Ghost gums on the verge of being recognized as part of the Northern Territory’s heritage have been destroyed by arson, according to various mainstream Australian media reports on Jan. 4.
These eucalyptus trees had come to prominence after being painted by Albert Namatjira, the first indigenous Australian artist to achieve widespread global recognition.
The torched trees were apparently about to be recognized as an important part of the state’s heritage, but were burned to the ground some days ago. Northern Territory authorities are investigating the motives into the arson attack.

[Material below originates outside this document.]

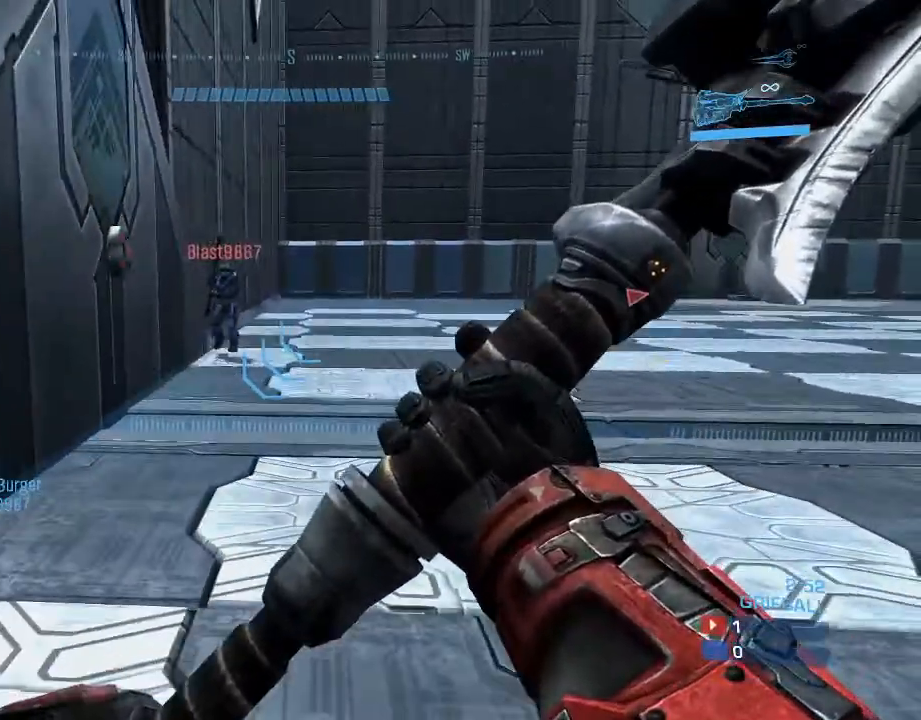
{"buttons": [], "left_stick": "right", "right_stick": "center", "events": [[67, "right_stick", "right"], [100, "left_stick", "down"], [300, "left_stick", "down-right"], [333, "right_stick", "center"], [467, "left_stick", "right"]]}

Namatjira was active and his work recognized globally at a time when Australia did not even recognize its indigenous populations as citizens of the country. Many of his works featured ghost gums.
Albert Namatjira

Albert Namatjira

Namatjira lived a tragic life. When he was born in 1902, indigenous Australians were all wards of the state, and they would not even be regarded as “second-class citizens” until voters “deigned” to give them that status in a 1967 referendum (that came too late for Namatjira, although he had been granted rights akin to the average white Australian upon achieving wealth and global fame in the 1950s). Namatjira first attracted attention within Australia in the 1930s and his renown gradually spread across the world. He subsequently became wealthy, but used nearly all his money to support members of the Arranda tribe to which he belonged. Unfortunately, Namatjira, like many of his fellow tribe members, was an alcoholic and died impoverished in 1959 at a tragically young 57.